- **About this exercise**
Lay out the rows below as a numbered list with the blank lines omitted. Leave the pictures out of your answer.

━━━━━━━━━━━━━━━━━━━━━━━━━━━━━━

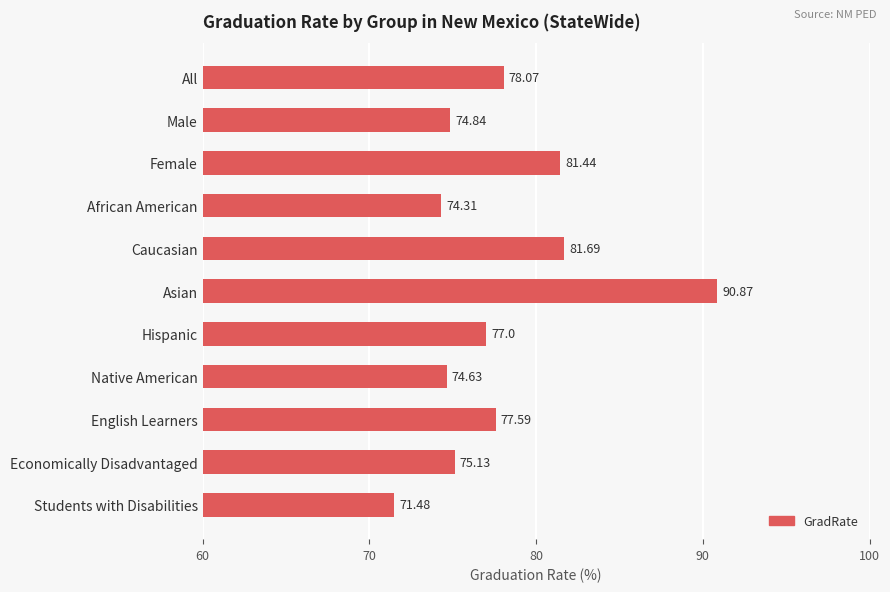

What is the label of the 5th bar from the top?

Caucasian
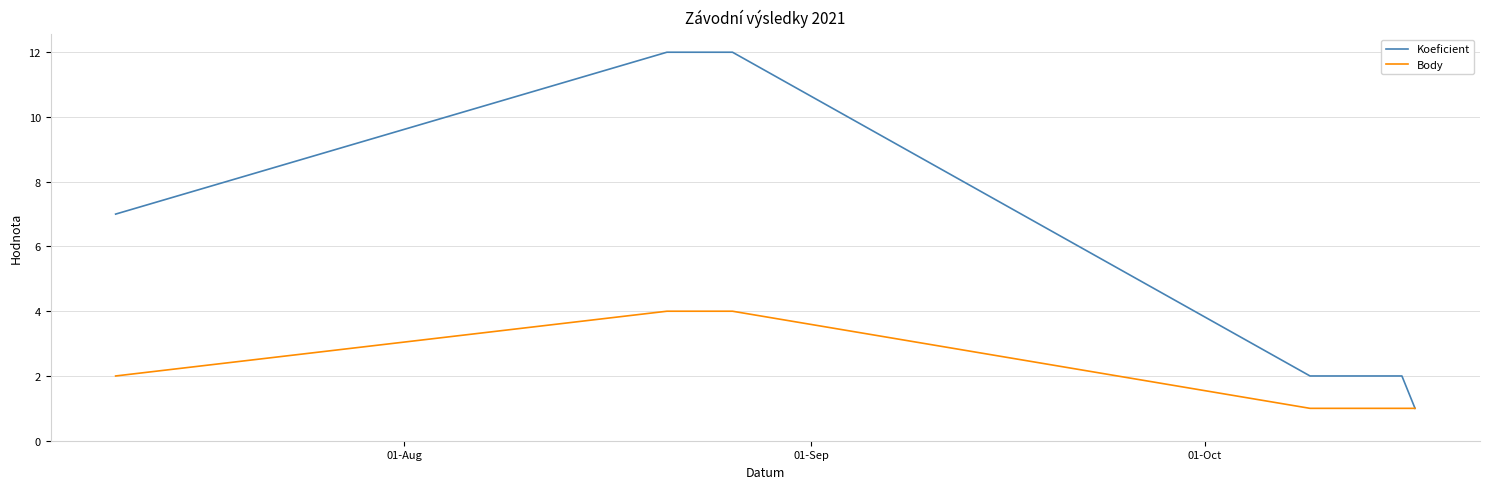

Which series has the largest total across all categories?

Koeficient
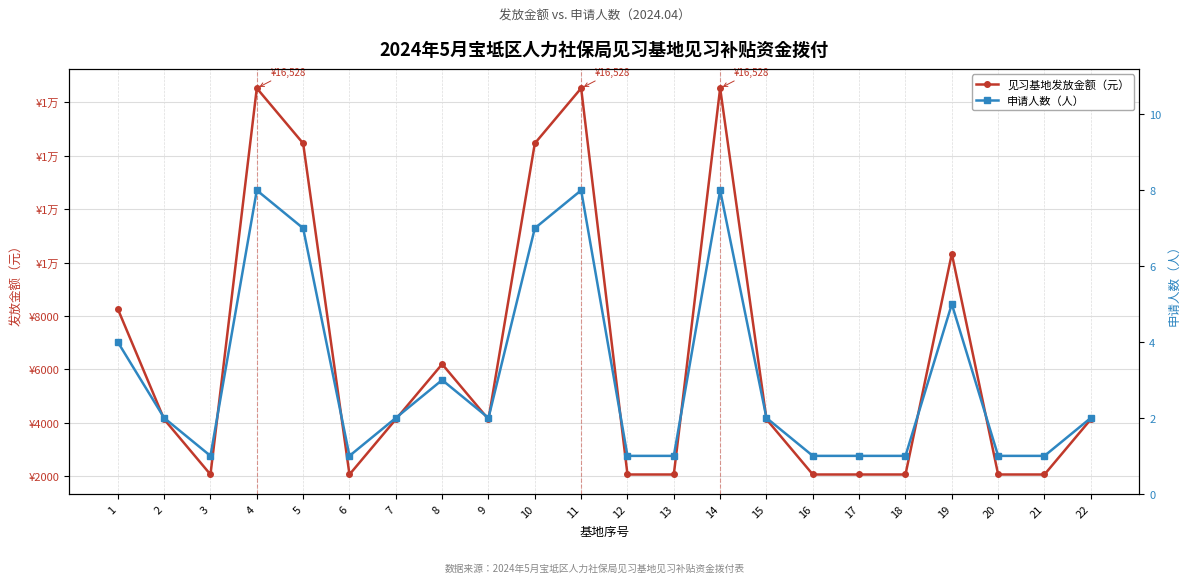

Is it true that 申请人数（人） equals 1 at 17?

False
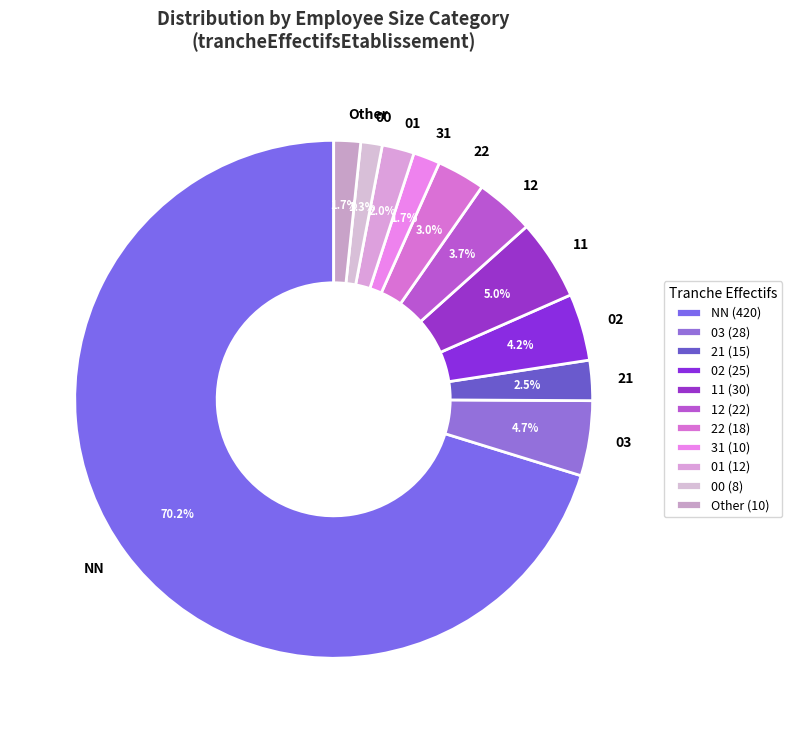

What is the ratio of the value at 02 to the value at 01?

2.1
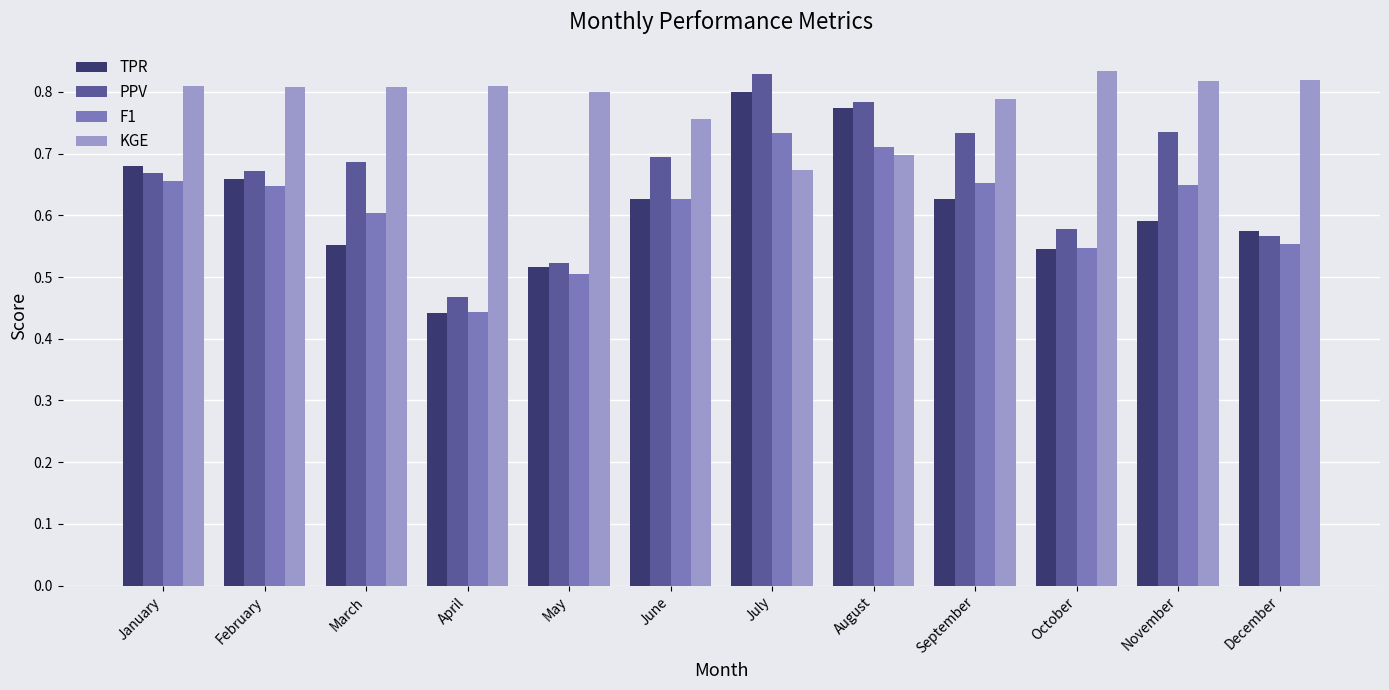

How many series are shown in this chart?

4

━━━━━━━━━━━━━━━━━━━━━━━━━━━━━━

- **Exercise answer**
1. What is the label of the 5th bar from the top?
2. Caucasian
3. Which series has the largest total across all categories?
4. Koeficient
5. Is it true that 申请人数（人） equals 1 at 17?
6. False
7. What is the ratio of the value at 02 to the value at 01?
8. 2.1
9. How many series are shown in this chart?
10. 4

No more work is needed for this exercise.